Jason Alder is a contemporary, improvising, and electronic musician. Originally hailing from the metro Detroit area, since 2006 he has based himself in Amsterdam. An active clarinet and bass clarinetist, he keeps a busy performance schedule as a soloist, improviser, chamber and session musician, and with various orchestras, jazz ensembles, and bands in the United States and Europe, also sometimes playing saxophones. Always seeming to find himself on the musical fringe, Jason is a specialist in new and contemporary music. He has been working closely with composers while in Amsterdam, having premiered several pieces solo or as part of an ensemble. As an improviser, he is a founding member of the electro-acoustic improvisation duo Sonido 13; is a member of the Magic Lantern Show Orchestra, which improvises soundtracks to silent films; works with members of the improvised dance and theater community; and plays often with other members of the Amsterdam improvised and experimental music scene. Jason is also a founding member of the klezmer trio Payazen, praised as The World's Finest Buskers, which has taken him to the Glastonbury Festival and on tours around Italy, the UK, Ireland, and Hungary.

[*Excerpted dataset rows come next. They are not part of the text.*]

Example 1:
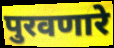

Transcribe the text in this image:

पुरवणारे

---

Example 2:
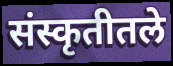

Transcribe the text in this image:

संस्कृतीतले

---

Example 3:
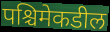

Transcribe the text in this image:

पश्चिमेकडील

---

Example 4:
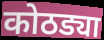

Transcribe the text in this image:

कोठड्या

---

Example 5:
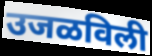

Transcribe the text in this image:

उजळविली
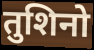
तुशिनो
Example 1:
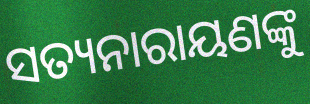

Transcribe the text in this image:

ସତ୍ୟନାରାୟଣଙ୍କୁ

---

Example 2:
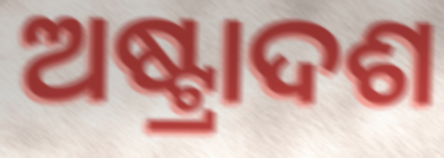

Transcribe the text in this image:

ଅଷ୍ଟ୍ରାଦଶ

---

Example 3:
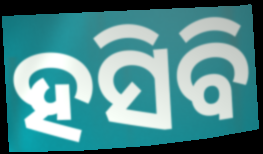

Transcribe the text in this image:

ହସିବି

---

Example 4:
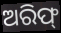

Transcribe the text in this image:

ଅରିଫ୍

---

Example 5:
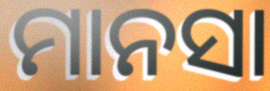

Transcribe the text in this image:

ମାନସା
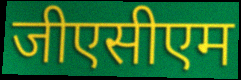
जीएसीएम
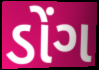
ડોંગ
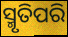
ସ୍ମୃତିପରି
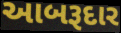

An alumnus of the Interlochen Center for the Arts summer programs, he holds Bachelor of Music degrees from the classical departments of both Michigan State University (US- Clarinet Performance), and the Conservatorium van Amsterdam (NL- Bass Clarinet). Jason is currently pursuing a Master's of Music in creative improvisation in the jazz department of the ArtEZ Conservatorium (NL) and has also directed a significant amount of his studies towards computer/electronic music, ethnomusicology, and audio engineering. His teachers and instructors have included Richard Alder, Richard Hawkins, Kimberly Cole, Andrew Harwood, Frank Ell, Erik van Deuren, Yaniv Nachum, Michael Lowenstern, David Krakauer, Ernesto Molinari, Frank Gratkowski, Claudio Puntin, Wilbert de Joode, Michael Vatcher, and Michael Moore. He also studied electronic and computer music with Mark Sullivan, live electronics and Max/MSP with Jos Zwaanenburg, and both the classical reading and jazz improvisation tracts of Advanced Rhythm/Contemporary Music through Non Western Techniques (South Indian classical Karnatic music) with Jos Zwaanenburg and Rafael Reina.

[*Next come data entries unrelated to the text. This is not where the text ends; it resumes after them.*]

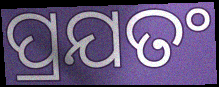
ପ୍ରଯତଂ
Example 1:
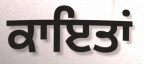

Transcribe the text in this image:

ਕਾਇਤਾਂ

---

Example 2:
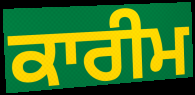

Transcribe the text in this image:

ਕਾਰੀਮ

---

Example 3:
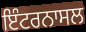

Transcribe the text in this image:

ਇੰਟਰਨਾਸਲ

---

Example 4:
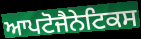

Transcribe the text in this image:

ਆਪਟੋਜੈਨੇਟਿਕਸ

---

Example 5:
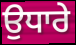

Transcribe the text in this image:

ਉਧਾਰੇ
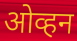
ओव्हन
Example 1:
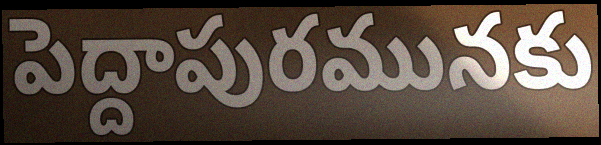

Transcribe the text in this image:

పెద్దాపురమునకు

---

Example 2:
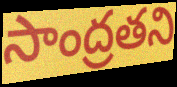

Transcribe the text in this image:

సాంద్రతని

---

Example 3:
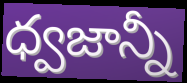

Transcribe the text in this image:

ధ్వజాన్నీ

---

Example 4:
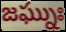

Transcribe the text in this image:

జఘ్నుః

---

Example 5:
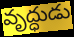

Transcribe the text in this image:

వృద్ధుడు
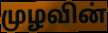
முழவின்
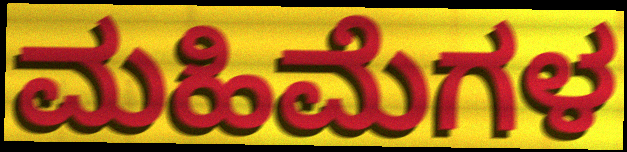
ಮಹಿಮೆಗಳ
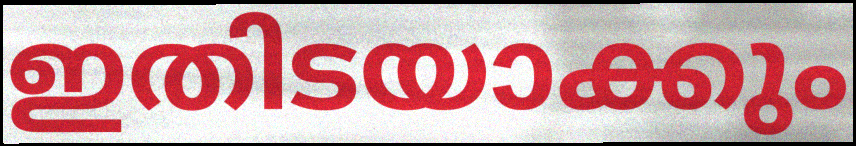
ഇതിടയാക്കും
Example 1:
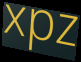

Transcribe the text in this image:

xpz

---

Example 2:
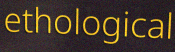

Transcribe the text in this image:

ethological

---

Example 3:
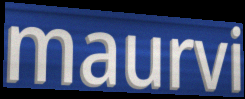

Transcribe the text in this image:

maurvi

He has performed in the Berliner Philharmonie, at the International Gaudeamus Muziekweek in Amsterdam's Muziekgebouw in 2006 & 2009, as well as the 2008 & 2010 Internationale Saxofoonweek in Amsterdam. In 2009 he attended the IMPULS International Ensemble- and Composers-Academy for Contemporary Music in Austria where he worked with members of Klangforum Wien, as well as premiering three pieces in the groundbreaking MELE (Motion Enabled Live Electronics) concert, which resulted in a paper being accepted to the 2009 Sound and Music Computing Conference. In addition, Jason produces in various genres of electronic and electro-acoustic music as a member of the collective TransformersDetroit, including a piece for bass clarinet and electronics, A'd amssong, and with hip-hop producer Das. Past projects include playing bass guitar, saxophones, clarinets, or electronics in various bands including Exchange Bureau, June Ruin, and Spinfist.

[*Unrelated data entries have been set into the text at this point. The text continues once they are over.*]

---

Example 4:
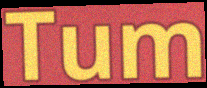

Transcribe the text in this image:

Tum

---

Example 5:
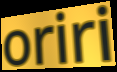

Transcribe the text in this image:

oriri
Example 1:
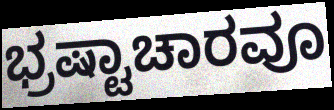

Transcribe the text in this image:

ಭ್ರಷ್ಟಾಚಾರವೂ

In addition to teaching clarinet and saxophone lessons, with Sonido 13 he also gives workshops on non-idiomatic improvisation. Jason is also a skilled recording engineer and editor, and operates a small recording business, N&K Music and Audio, out of the Detroit and Amsterdam areas. Beginning his training working in the Recording Services department while studying at MSU, he has over 10 years of experience specializing in live concert and solo to mid-sized ensemble studio recordings. He has engineered recordings for numerous solo, chamber ensemble, band, orchestra, and choral events in southeast Michigan and Amsterdam, as well as his own classical and stage band recordings.